--- Data for the task Enclosed Below ---

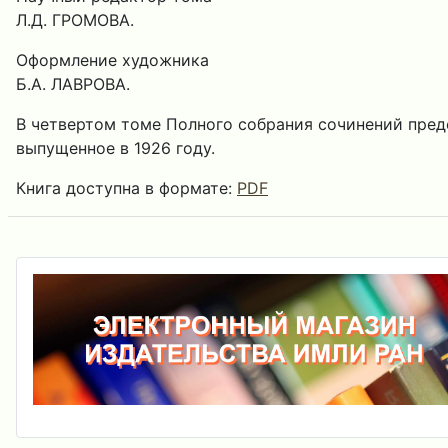
Л.Д. ГРОМОВА.
Оформление художника
Б.А. ЛАВРОВА.
В четвертом томе Полного собрания сочинений пред
выпущенное в 1926 году.
Книга доступна в формате:
PDF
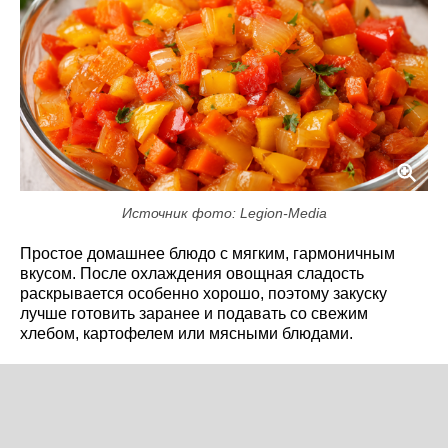
Источник фото: Legion-Media
Простое домашнее блюдо с мягким, гармоничным
вкусом. После охлаждения овощная сладость
раскрывается особенно хорошо, поэтому закуску
лучше готовить заранее и подавать со свежим
хлебом, картофелем или мясными блюдами.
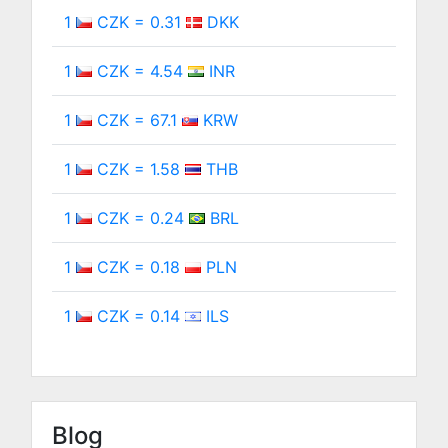
1
CZK = 0.31
DKK
1
CZK = 4.54
INR
1
CZK = 67.1
KRW
1
CZK = 1.58
THB
1
CZK = 0.24
BRL
1
CZK = 0.18
PLN
1
CZK = 0.14
ILS
Blog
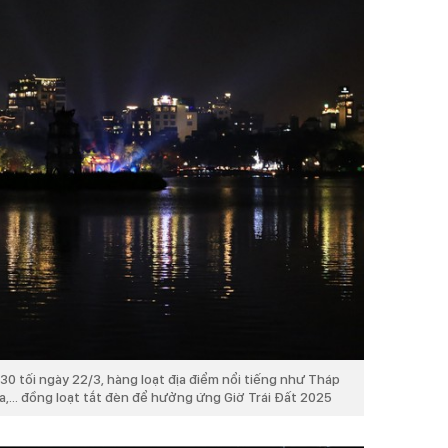
30 tối ngày 22/3, hàng loạt địa điểm nổi tiếng như Tháp
a,... đồng loạt tắt đèn để hưởng ứng Giờ Trái Đất 2025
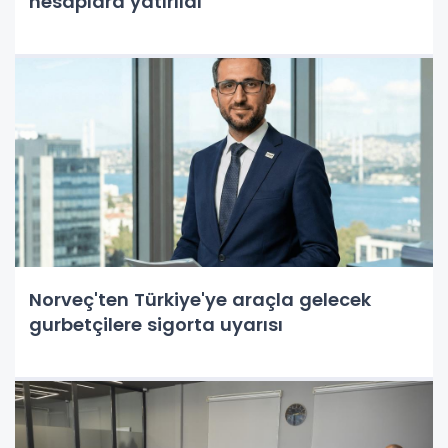
hesaplara yatırıldı
Norveç'ten Türkiye'ye araçla gelecek
gurbetçilere sigorta uyarısı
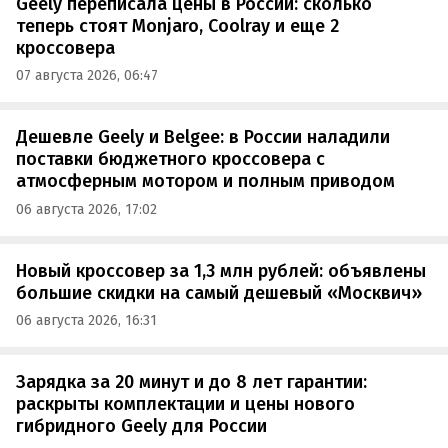
Geely переписала цены в России: сколько
теперь стоят Monjaro, Coolray и еще 2
кроссовера
07 августа 2026, 06:47
Дешевле Geely и Belgee: в России наладили
поставки бюджетного кроссовера с
атмосферным мотором и полным приводом
06 августа 2026, 17:02
Новый кроссовер за 1,3 млн рублей: объявлены
большие скидки на самый дешевый «Москвич»
06 августа 2026, 16:31
Зарядка за 20 минут и до 8 лет гарантии:
раскрыты комплектации и цены нового
гибридного Geely для России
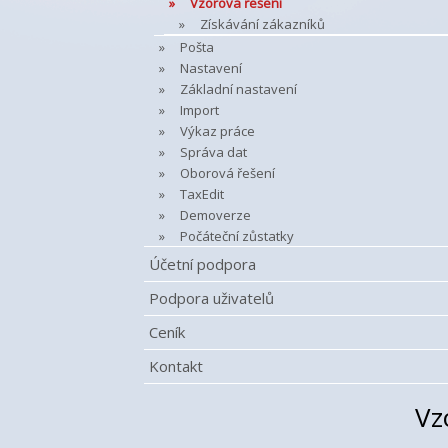
Vzorová řešení
Získávání zákazníků
Pošta
Nastavení
Základní nastavení
Import
Výkaz práce
Správa dat
Oborová řešení
TaxEdit
Demoverze
Počáteční zůstatky
Účetní podpora
Podpora uživatelů
Ceník
Kontakt
Vz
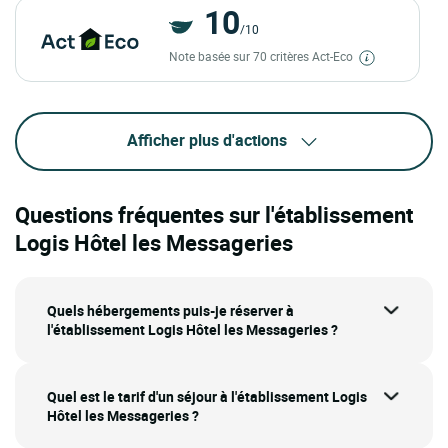
10
/10
Note basée sur 70 critères Act-Eco
Afficher plus d'actions
Questions fréquentes sur l'établissement
Logis Hôtel les Messageries
Quels hébergements puis-je réserver à
l'établissement Logis Hôtel les Messageries ?
Quel est le tarif d'un séjour à l'établissement Logis
Hôtel les Messageries ?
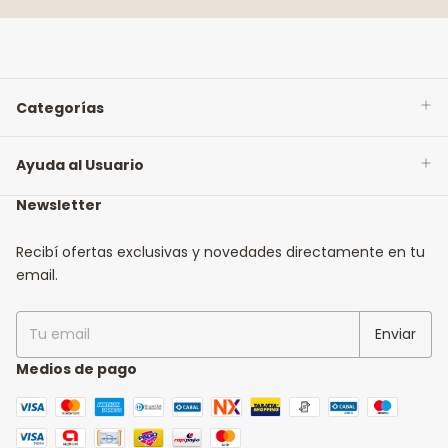
Categorías
Ayuda al Usuario
Newsletter
Recibí ofertas exclusivas y novedades directamente en tu
email.
Medios de pago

--- End of Enclosed Data for the task ---

**Task requirements:** Render all the lines above as a numbered list, skipping any blank lines and leaving the pictures out.

**Response:**
1. Л.Д. ГРОМОВА.
2. Оформление художника
3. Б.А. ЛАВРОВА.
4. В четвертом томе Полного собрания сочинений пред
5. выпущенное в 1926 году.
6. Книга доступна в формате:
7. PDF
8. Источник фото: Legion-Media
9. Простое домашнее блюдо с мягким, гармоничным
10. вкусом. После охлаждения овощная сладость
11. раскрывается особенно хорошо, поэтому закуску
12. лучше готовить заранее и подавать со свежим
13. хлебом, картофелем или мясными блюдами.
14. 1
15. CZK = 0.31
16. DKK
17. 1
18. CZK = 4.54
19. INR
20. 1
21. CZK = 67.1
22. KRW
23. 1
24. CZK = 1.58
25. THB
26. 1
27. CZK = 0.24
28. BRL
29. 1
30. CZK = 0.18
31. PLN
32. 1
33. CZK = 0.14
34. ILS
35. Blog
36. 30 tối ngày 22/3, hàng loạt địa điểm nổi tiếng như Tháp
37. a,... đồng loạt tắt đèn để hưởng ứng Giờ Trái Đất 2025
38. hesaplara yatırıldı
39. Norveç'ten Türkiye'ye araçla gelecek
40. gurbetçilere sigorta uyarısı
41. Geely переписала цены в России: сколько
42. теперь стоят Monjaro, Coolray и еще 2
43. кроссовера
44. 07 августа 2026, 06:47
45. Дешевле Geely и Belgee: в России наладили
46. поставки бюджетного кроссовера с
47. атмосферным мотором и полным приводом
48. 06 августа 2026, 17:02
49. Новый кроссовер за 1,3 млн рублей: объявлены
50. большие скидки на самый дешевый «Москвич»
51. 06 августа 2026, 16:31
52. Зарядка за 20 минут и до 8 лет гарантии:
53. раскрыты комплектации и цены нового
54. гибридного Geely для России
55. Vzorová řešení
56. Získávání zákazníků
57. Pošta
58. Nastavení
59. Základní nastavení
60. Import
61. Výkaz práce
62. Správa dat
63. Oborová řešení
64. TaxEdit
65. Demoverze
66. Počáteční zůstatky
67. Účetní podpora
68. Podpora uživatelů
69. Ceník
70. Kontakt
71. Vz
72. 10
73. /10
74. Note basée sur 70 critères Act-Eco
75. Afficher plus d'actions
76. Questions fréquentes sur l'établissement
77. Logis Hôtel les Messageries
78. Quels hébergements puis-je réserver à
79. l'établissement Logis Hôtel les Messageries ?
80. Quel est le tarif d'un séjour à l'établissement Logis
81. Hôtel les Messageries ?
82. Categorías
83. Ayuda al Usuario
84. Newsletter
85. Recibí ofertas exclusivas y novedades directamente en tu
86. email.
87. Medios de pago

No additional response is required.